## [Given instruction A]
List the mental faculties that Ebel is quoted as comparing to dryads in the chapter opening.
## [Given instruction B]
Update the chapter opening by writing it out again, starting at "University of British" and ending at "and explain behaviors.", with "arid" changed to "barren".

## [Text section]
Evolution is the New Cognition 1

(2006)

In M. Schaller, J. A. Simpson, and D. T. Kenrick (Eds.),

Evolution and social psychology (pp. 1-13). New York: Psychology Press.

Chapter 1

Evolution is the New Cognition

Douglas T. Kenrick

Arizona State University

Mark Schaller

University of British Columbia

Jeffry A. Simpson

University of Minnesota

If there had been a Frontiers in Social Psychology series 30 years ago, it would surely have included a volume on the exciting new developments at the interface of cognitive and social psychology. In the mid-1970s, a growing number of social psychologists were exploring the subtle effects of cognitive processes on social behavior. At that time, many social psychologists viewed these developments with skepticism and concern. To some, the study of cognition seemed an arid exercise outside the disciplinary boundaries of social psychology. To others, it seemed plain unnecessary to posit invisible mental processes in order to predict and explain behaviors.

That latter form of skepticism echoed the behaviorist critiques of cognitive psychology that had dotted the psychological landscape for years (e.g., Skinner, 1950). Behaviorist warnings about the futility of the cognitive approach appeared in prominent places even into the mid-1970s. On the pages of American Psychologist, Ebel (1974) colorfully likened "attention, perception, memory, reasoning, will power, and the like" (p. 486) to dryads – fanciful nymphs that were once believed to animate the personalities of trees. Ebel dismissed these cognitive constructs as "ad hoc, imprecise, unverifiable" (p. 487), and concluded that these "dryads of the mind" are "useless…in our search for understanding of behavioral phenomena" (p. 491).

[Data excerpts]

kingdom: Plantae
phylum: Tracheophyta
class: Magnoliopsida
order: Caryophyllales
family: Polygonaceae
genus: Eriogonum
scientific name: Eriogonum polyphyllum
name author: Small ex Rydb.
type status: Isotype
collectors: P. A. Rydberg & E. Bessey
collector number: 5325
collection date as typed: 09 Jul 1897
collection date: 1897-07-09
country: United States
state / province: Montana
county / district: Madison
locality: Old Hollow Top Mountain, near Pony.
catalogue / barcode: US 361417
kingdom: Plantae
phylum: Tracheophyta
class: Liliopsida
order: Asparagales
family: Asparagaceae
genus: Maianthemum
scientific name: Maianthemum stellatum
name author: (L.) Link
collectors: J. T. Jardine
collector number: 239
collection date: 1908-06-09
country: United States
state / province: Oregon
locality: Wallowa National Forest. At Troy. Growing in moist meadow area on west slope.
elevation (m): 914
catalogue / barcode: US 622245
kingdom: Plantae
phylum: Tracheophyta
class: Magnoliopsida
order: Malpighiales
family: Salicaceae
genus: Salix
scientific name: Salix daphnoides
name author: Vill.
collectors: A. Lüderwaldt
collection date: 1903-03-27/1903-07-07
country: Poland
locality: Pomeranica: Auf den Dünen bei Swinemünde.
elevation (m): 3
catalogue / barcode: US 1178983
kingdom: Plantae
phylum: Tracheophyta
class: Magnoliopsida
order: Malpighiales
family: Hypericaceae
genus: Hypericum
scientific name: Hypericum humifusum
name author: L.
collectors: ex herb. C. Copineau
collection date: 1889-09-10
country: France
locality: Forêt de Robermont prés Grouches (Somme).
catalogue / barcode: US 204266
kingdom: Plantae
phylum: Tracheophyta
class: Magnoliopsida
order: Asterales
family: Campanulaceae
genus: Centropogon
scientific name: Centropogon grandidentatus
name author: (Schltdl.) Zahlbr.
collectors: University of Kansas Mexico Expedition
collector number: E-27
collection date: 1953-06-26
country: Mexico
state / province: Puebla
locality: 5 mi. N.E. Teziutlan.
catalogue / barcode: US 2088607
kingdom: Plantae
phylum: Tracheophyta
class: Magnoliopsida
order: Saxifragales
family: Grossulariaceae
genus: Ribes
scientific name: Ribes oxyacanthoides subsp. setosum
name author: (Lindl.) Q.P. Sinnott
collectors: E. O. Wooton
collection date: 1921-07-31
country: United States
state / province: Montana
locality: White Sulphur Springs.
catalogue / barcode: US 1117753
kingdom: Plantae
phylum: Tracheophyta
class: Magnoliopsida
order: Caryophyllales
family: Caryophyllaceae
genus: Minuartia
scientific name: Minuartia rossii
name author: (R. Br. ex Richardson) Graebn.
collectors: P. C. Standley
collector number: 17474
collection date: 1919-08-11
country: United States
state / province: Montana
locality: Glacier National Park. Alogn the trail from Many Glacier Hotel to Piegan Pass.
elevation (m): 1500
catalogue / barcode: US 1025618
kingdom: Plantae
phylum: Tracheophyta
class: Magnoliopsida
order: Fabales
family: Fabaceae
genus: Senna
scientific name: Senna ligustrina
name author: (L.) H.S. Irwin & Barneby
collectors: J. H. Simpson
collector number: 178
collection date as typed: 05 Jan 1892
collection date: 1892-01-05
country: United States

## [Correct response A]
attention, perception, memory, reasoning, will power

## [Correct response B]
University of British Columbia

Jeffry A. Simpson

University of Minnesota

If there had been a Frontiers in Social Psychology series 30 years ago, it would surely have included a volume on the exciting new developments at the interface of cognitive and social psychology. In the mid-1970s, a growing number of social psychologists were exploring the subtle effects of cognitive processes on social behavior. At that time, many social psychologists viewed these developments with skepticism and concern. To some, the study of cognition seemed an barren exercise outside the disciplinary boundaries of social psychology. To others, it seemed plain unnecessary to posit invisible mental processes in order to predict and explain behaviors.